Repeat every entry exactly. Pictures stay out.
# # #
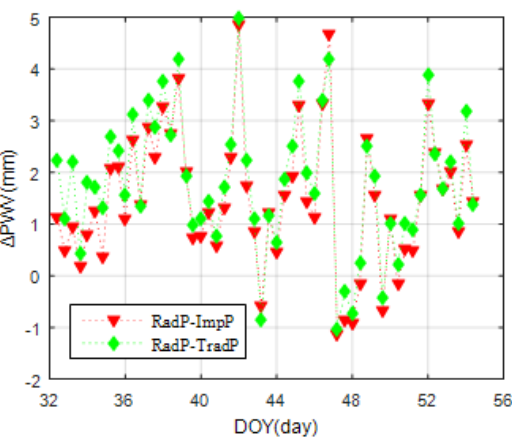
Figure 5. Comparisons of PWV obtained from tomography and radiosonde product in February 2014. “RadP-ImpP” rep- resents the difference of radiosonde-derived and optimized tomography-derived PWV. “RadP-TradP” represents the difference of radiosonde-derived and traditional tomography-derived PWV. Table 4. The statistical results between tomography-derived and radiosonde-derived water vapor density above 3.75km and below 3.75km, respectively (gm − 3 ) . “RD” represents the relative differ- ences. Height Below 3.75km Above 3.75km Bias RD Bias RD Mean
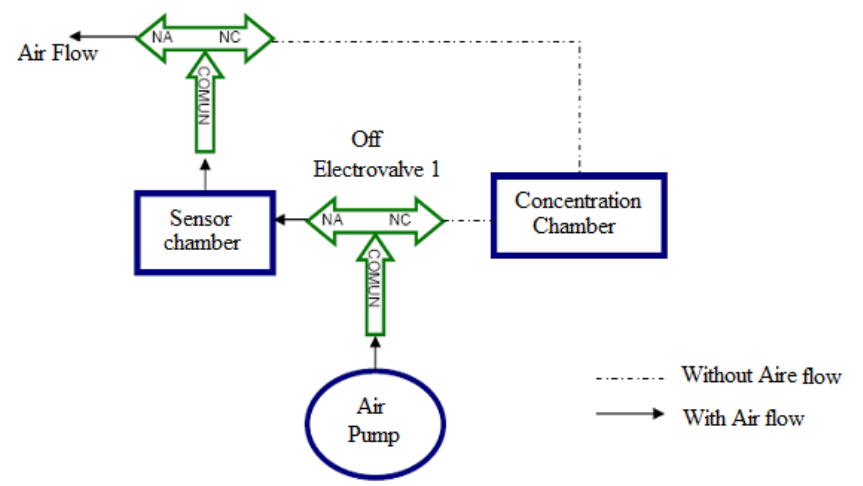
Figure 2. Diagram of air flow in the concentration and purge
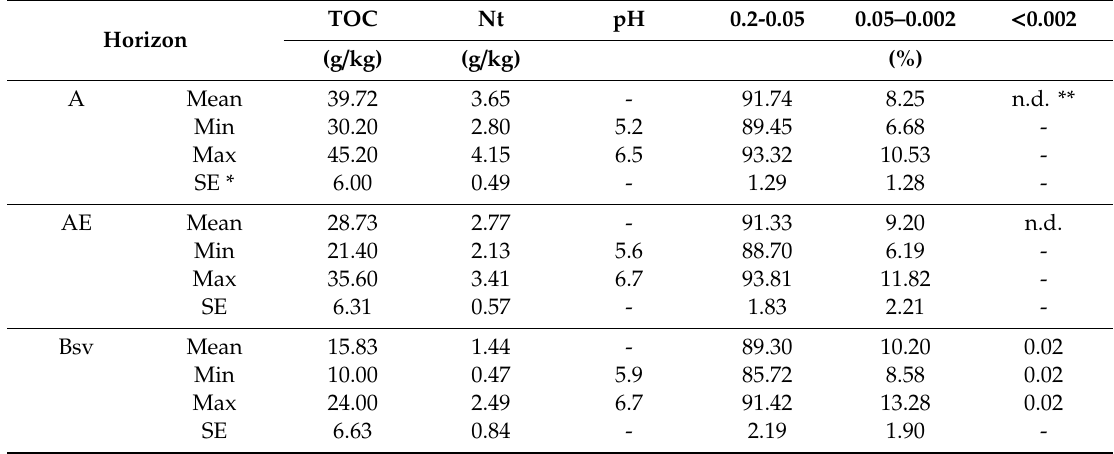
Table 4. Basic parameters of soils and grain size composition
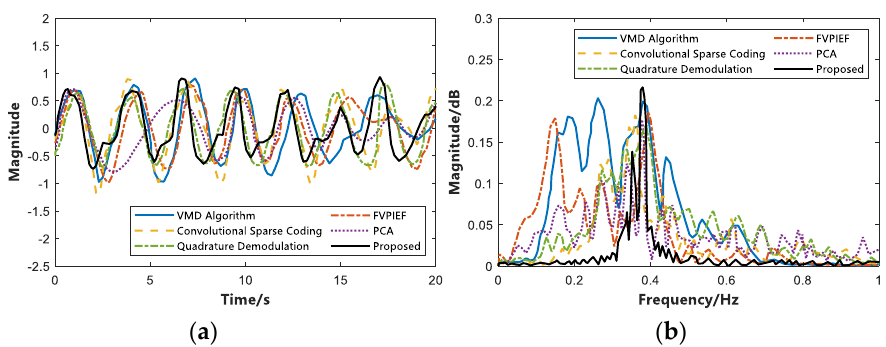
Figure 13. Time domain and frequency domain of breathing estimation using different algorithms. ( a ) Time domain diagram of breathing estimation. ( b ) Frequency domain diagram of breathing estimation.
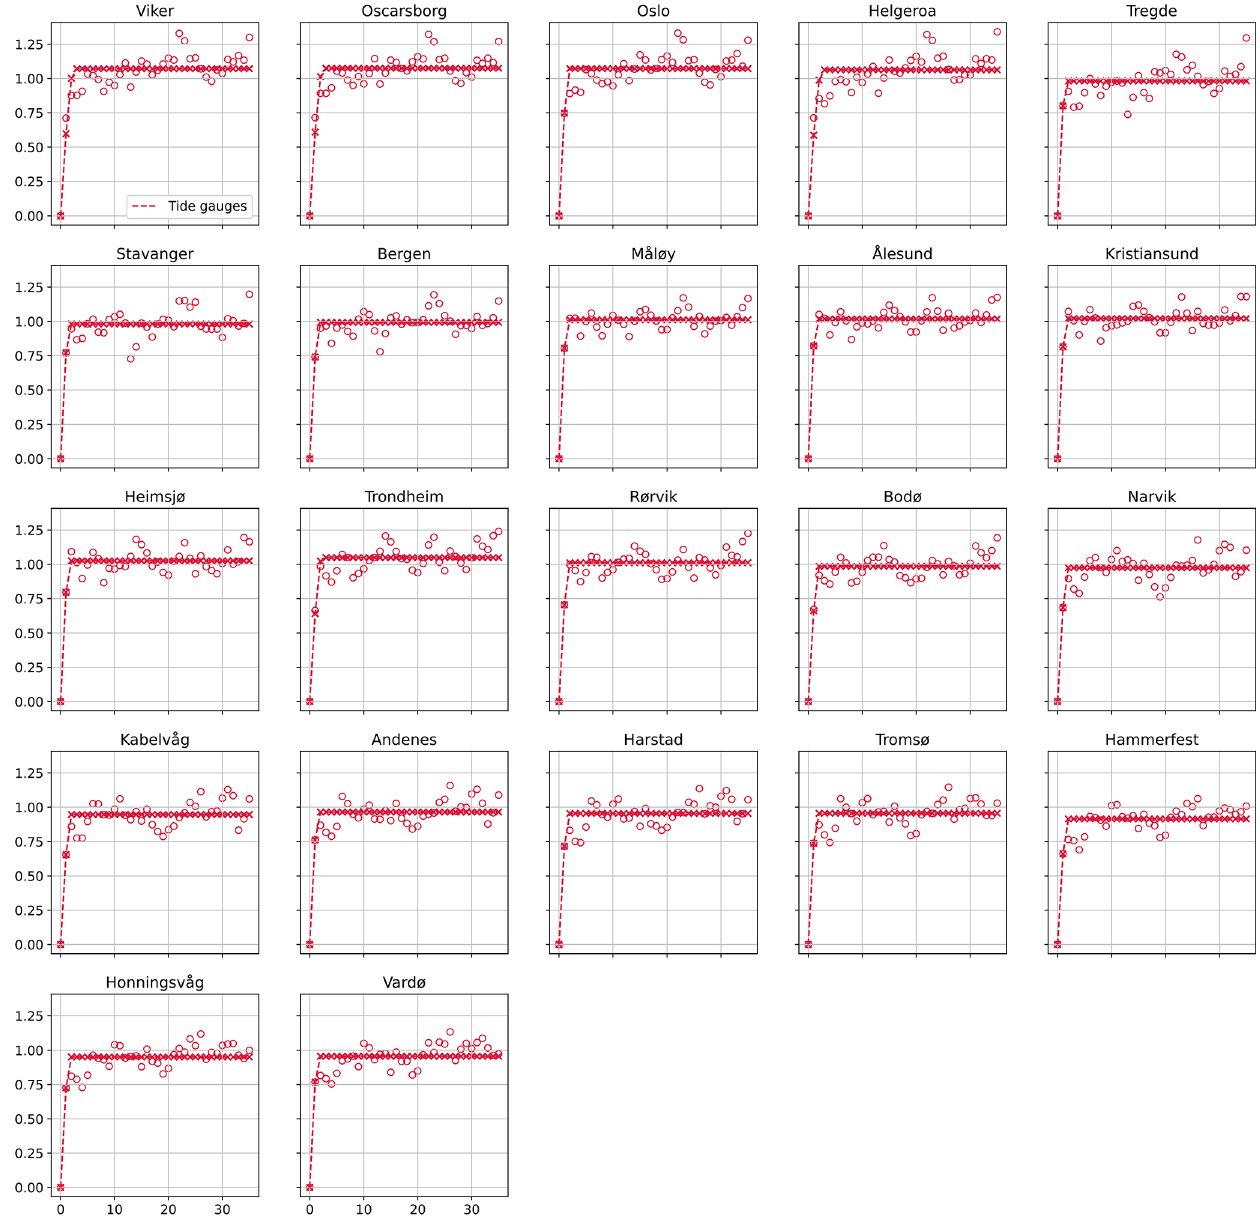
Figure A2. For each tide gauge along the Norwegian coast, semi-variogram of the detrended and deseasoned SLA measured by the tide gauge (empty circles) and corresponding fit (crosses connected by a dashed line). At each tide-gauge location, we scaled each semi-variogram by the variance of the corresponding detrended and deseasoned SLA for all the plots to have the same limits on the y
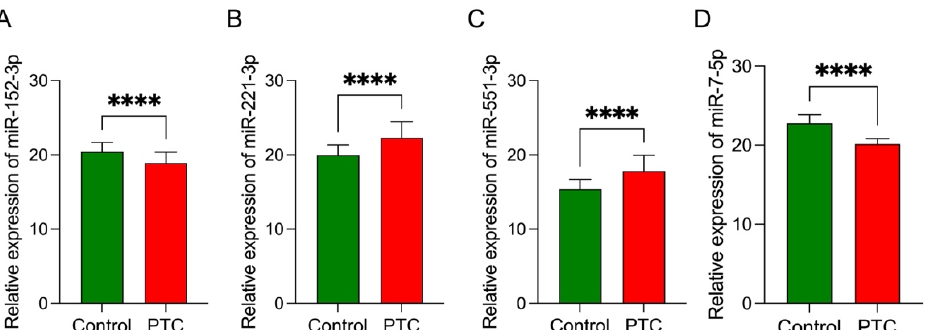
Figure 5. Relative expression of DEMs included in the logistic regression model in control (N = 39) and PTC samples (N = 41): ( A ) miR-152-3p (Fold change (FC) = 0.37); ( B ) miR-221-3p (FC = 5.78); ( C ) miR-551b-3p (FC = 5.68); ( D ) miR-7-5p (FC = 0.18). Each bar represents the geometric mean ± standard error of mean of the ratio of miRNA expression and reference miRNAs (miR-103a-3p and U6 snRNA) calculated using the qBase MSExcel VBA based on multiple samples and multiple reference miRNAs. Asterisks indicate the levels of significance of differences (**** p < 0.0001); Mann–Whitney U-test was used to compare PTC and control samples. PTC, papillary thyroid cancer. FC values were provided using the GeneGlobe Data Analysis Center.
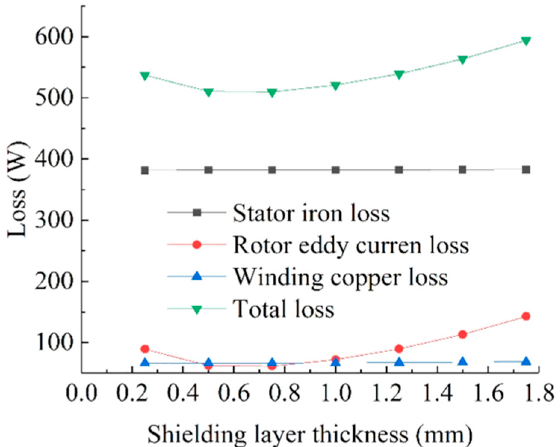
Figure 18. Comparison diagram of motor loss with different shielding-layer thicknesses at − 196 °C.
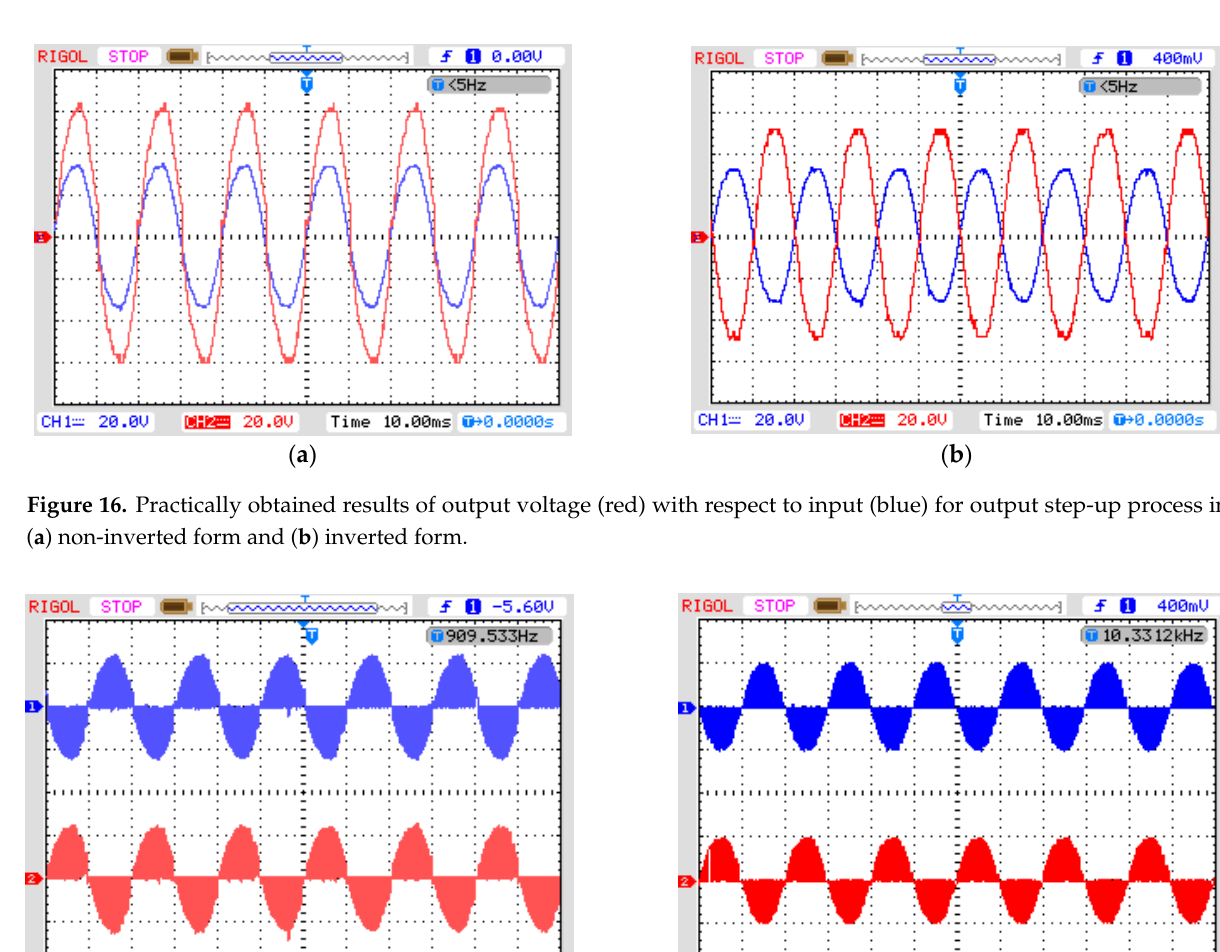
Figure 15. Practically obtained results for output step-down process across T r 1 , D 1 (blue) and T r3 , D 3 in ( a ) non-inverted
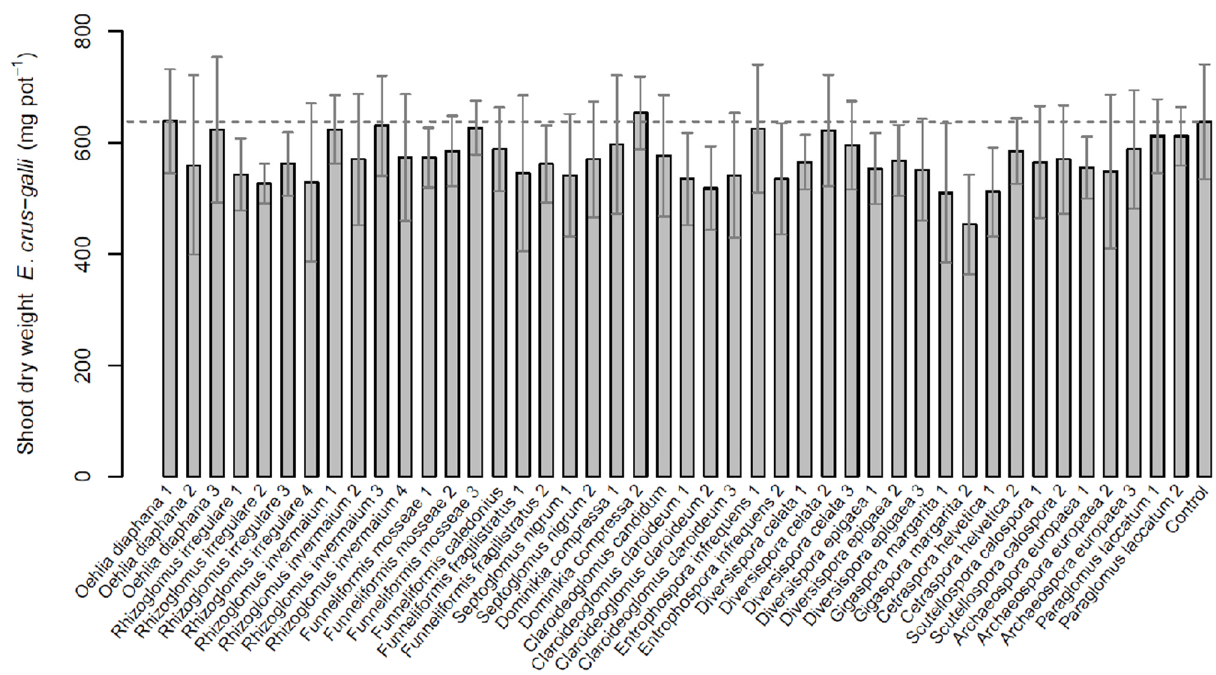
Figure 1. Aboveground dry mass of Echinochloa crus-galli inoculated with 44 different isolates of arbuscular mycorrhizal fungi (AMF) and one non-mycorrhizal control. Data are reported as means (n = 6) and their standard deviations. No significant differences among AMF isolates or the control treatment were detected via Kruskal ‒ Wallis test ( p < 0.05).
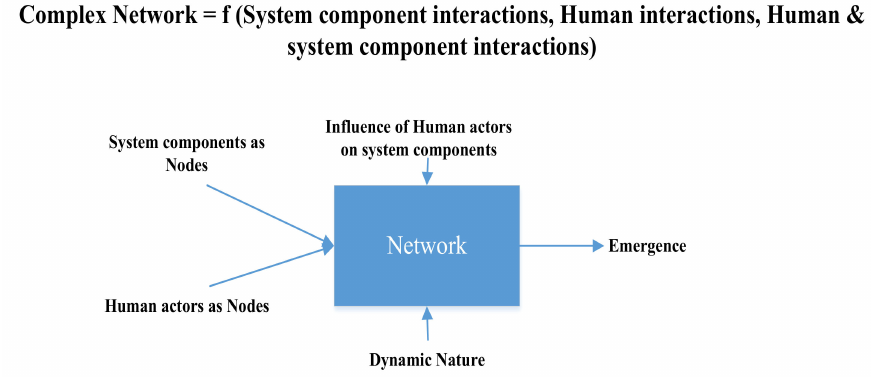
Figure 2. Abstract fundamental representation of a complex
# # #
Task response:
Figure 5. Comparisons of PWV obtained from tomography and radiosonde product in February 2014. “RadP-ImpP” rep- resents the difference of radiosonde-derived and optimized tomography-derived PWV. “RadP-TradP” represents the difference of radiosonde-derived and traditional tomography-derived PWV. Table 4. The statistical results between tomography-derived and radiosonde-derived water vapor density above 3.75km and below 3.75km, respectively (gm − 3 ) . “RD” represents the relative differ- ences. Height Below 3.75km Above 3.75km Bias RD Bias RD Mean
Figure 2. Diagram of air flow in the concentration and purge
Table 4. Basic parameters of soils and grain size composition
Figure 13. Time domain and frequency domain of breathing estimation using different algorithms. ( a ) Time domain diagram of breathing estimation. ( b ) Frequency domain diagram of breathing estimation.
Figure A2. For each tide gauge along the Norwegian coast, semi-variogram of the detrended and deseasoned SLA measured by the tide gauge (empty circles) and corresponding fit (crosses connected by a dashed line). At each tide-gauge location, we scaled each semi-variogram by the variance of the corresponding detrended and deseasoned SLA for all the plots to have the same limits on the y
Figure 5. Relative expression of DEMs included in the logistic regression model in control (N = 39) and PTC samples (N = 41): ( A ) miR-152-3p (Fold change (FC) = 0.37); ( B ) miR-221-3p (FC = 5.78); ( C ) miR-551b-3p (FC = 5.68); ( D ) miR-7-5p (FC = 0.18). Each bar represents the geometric mean ± standard error of mean of the ratio of miRNA expression and reference miRNAs (miR-103a-3p and U6 snRNA) calculated using the qBase MSExcel VBA based on multiple samples and multiple reference miRNAs. Asterisks indicate the levels of significance of differences (**** p < 0.0001); Mann–Whitney U-test was used to compare PTC and control samples. PTC, papillary thyroid cancer. FC values were provided using the GeneGlobe Data Analysis Center.
Figure 18. Comparison diagram of motor loss with different shielding-layer thicknesses at − 196 °C.
Figure 15. Practically obtained results for output step-down process across T r 1 , D 1 (blue) and T r3 , D 3 in ( a ) non-inverted
Figure 1. Aboveground dry mass of Echinochloa crus-galli inoculated with 44 different isolates of arbuscular mycorrhizal fungi (AMF) and one non-mycorrhizal control. Data are reported as means (n = 6) and their standard deviations. No significant differences among AMF isolates or the control treatment were detected via Kruskal ‒ Wallis test ( p < 0.05).
Figure 2. Abstract fundamental representation of a complex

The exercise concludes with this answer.